そうすれば、未だに長兄を諦めれ切れていないらしい、未婚のご令嬢方(嫁き遅れ含む)も踏ん切りがつくかもしれない。
「……ゼノン兄上、どうしましょう?
脳筋が脳筋を呼んだようなのですが、このままでは、死人が出てしまいそうです」
シャルロッティは、目下のところの最大の危惧を口にする。
流石に、鬼子と呼ばれる彼女と言えど、自分がわんこ集団のモフリ攻撃で気絶する予想など、立ててはいなかった。
シャルロッティは、気絶する直前は本気で死ぬかと思ったが、わんこ集団にモフられ圧死などと言う、間抜けな死因など御免被る。
真顔のシャルロッティに、長兄はそれはそれは優し気な笑顔で首を振った。
「シャルロッティ、あんなに賢い犬達を、ラザロスと同じと思ってはいけないよ。
ただ、人との関わりが少なすぎて、うっかりラザロスを基準にしてしまっただけのようだね」
「成程」
なんと哀れなワンコ達であろうか。
次兄の様な脳筋が、まともに接した初めての人間とは。
シャルロッティの思考を読んだのか、長兄は困った様に微笑む。
「ラザロスも、主としては悪い人間ではないと思うよ?
ラザロスは、自分の責が及ぶものには、何であれ、誠実であろうとするからね。
あの子達についても、張りきって洗いに行ったし」
まあ、次兄の責任感の強さに関しては、シャルロッティも知っている。
忙しい執務や鍛練の合間を縫っては、いざという時の己の代替品たるシャルロッティの訓練をつけるくらいだ。
ただ、次兄の最大の問題点は、その責任感の発露の仕方が、何処まで行っても脳筋仕様と言うことだろう。
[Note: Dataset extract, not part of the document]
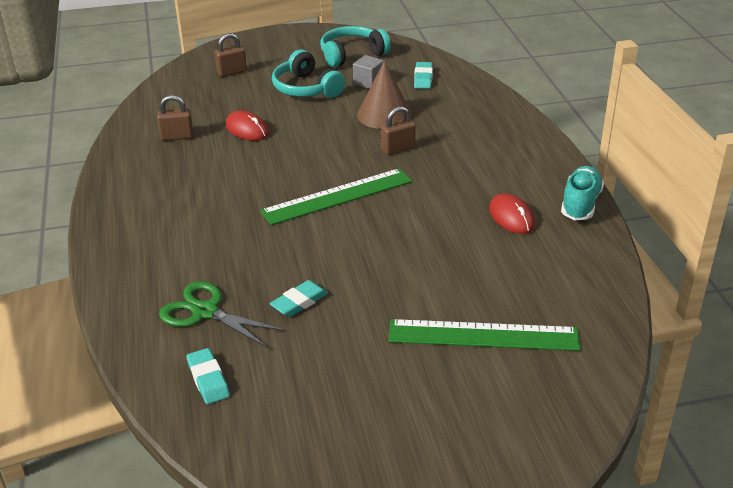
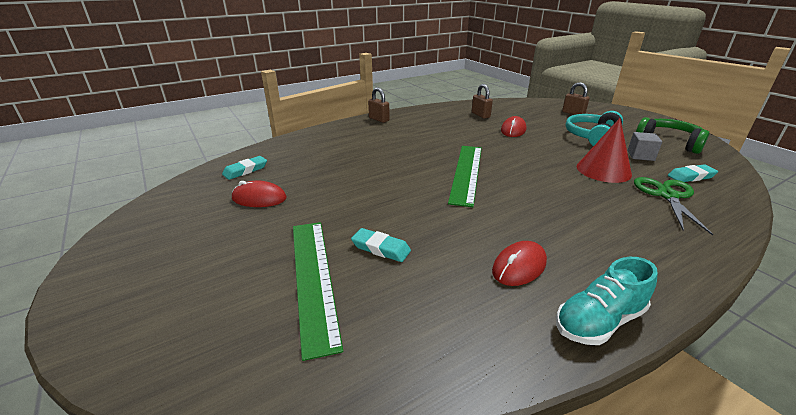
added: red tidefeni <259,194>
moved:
「ラザロス殿がワンちゃん達を綺麗にしたら、撫でさせてもらえないかしら?
――昔飼っていた子を縊り殺されてから、中々触れ合える機会が無くて」
期待するように、両手を合わせる兄嫁に、長兄は蕩けそうな笑顔で頷く。
「それは問題ないだろうね。
ラザロスは狭量な人間ではないし、あの子達も私が撫でたぐらいでは、殺されて皮を剥されない様だし」
――長兄夫妻の間に漂う、キラキラとした桃色の空気と、会話の内容の殺伐具合の落差が酷い件について。
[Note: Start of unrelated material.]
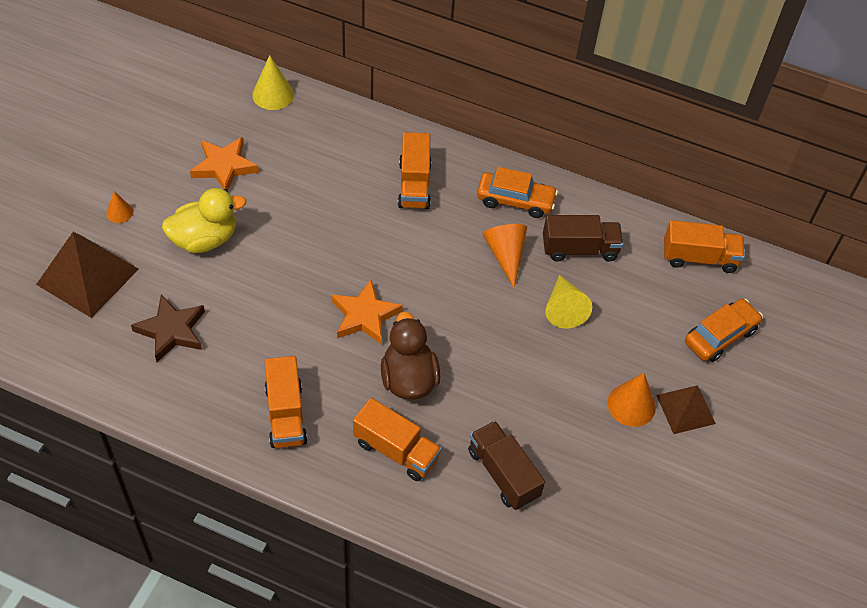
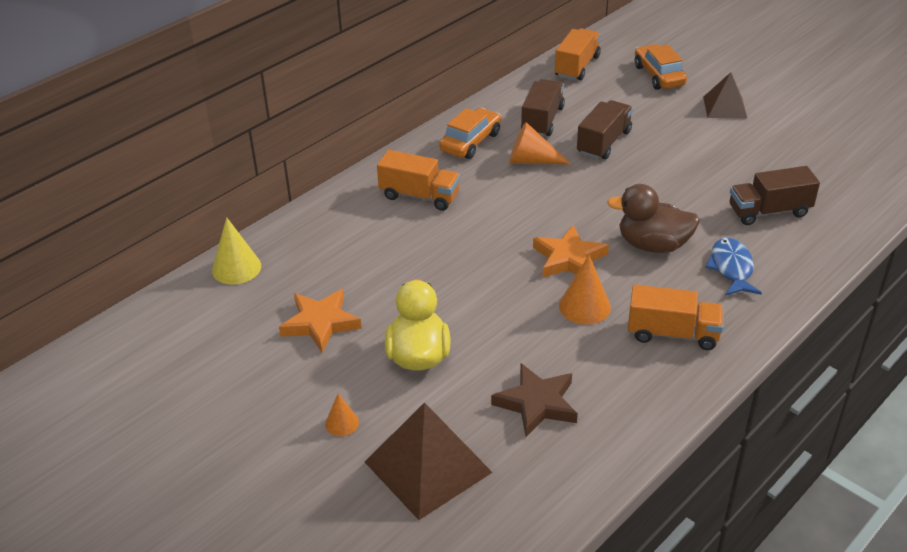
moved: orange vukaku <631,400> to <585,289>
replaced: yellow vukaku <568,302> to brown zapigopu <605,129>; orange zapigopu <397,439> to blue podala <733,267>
権力の中枢に近しい王族と言うものは、やはり、己の身を守れないものを、能天気に侍らせるべきではないらしい。
キャッキャウフフと、モフモフとの触れ合いに想いを馳せている万年新婚夫婦に視線を向け、シャルロッティはしみじみと考えた。
権力は、余りにも簡単に人を狂わせる。
唯の愛玩動物は、守護が無ければ、水面下で蠢く醜怪な思惑の犠牲になってしまいかねないのだ。
しかし、次兄が連れてきた、元は女神の守護者であったという神の犬の末裔達は、その点を心配しなくても良い。
次兄は自分の事しか頭になかったであろうが、是非とも、長兄夫妻にワンコを貸し出してもらいたいものだ。
……因みに、触れただけで毛皮になることも、無暗に怯えられることも無い為、シャルロッティには、モフモフに対する過剰な憧れなど存在していない。
せいぜいが、兄達に生温い視線を向けるぐらいだった。
と、控えていた侍女の一人が、次兄とワンコ達の来訪を告げる。
何故か、生乾きの髪で部屋に入って来た次兄が、小脇に抱えていたのは。
「……ラザロス兄上、何ですか、その白い毛玉は」
「毛玉だ」
「見れば分かりますっ!」
「毛玉なのだ」
「……ラザロス、本当に紛らわしいから、改名しようね」
東方の伝承の、幸せを呼ぶ白い毛玉を彷彿させる、ほわほわとした見た目の立派な毛玉であった。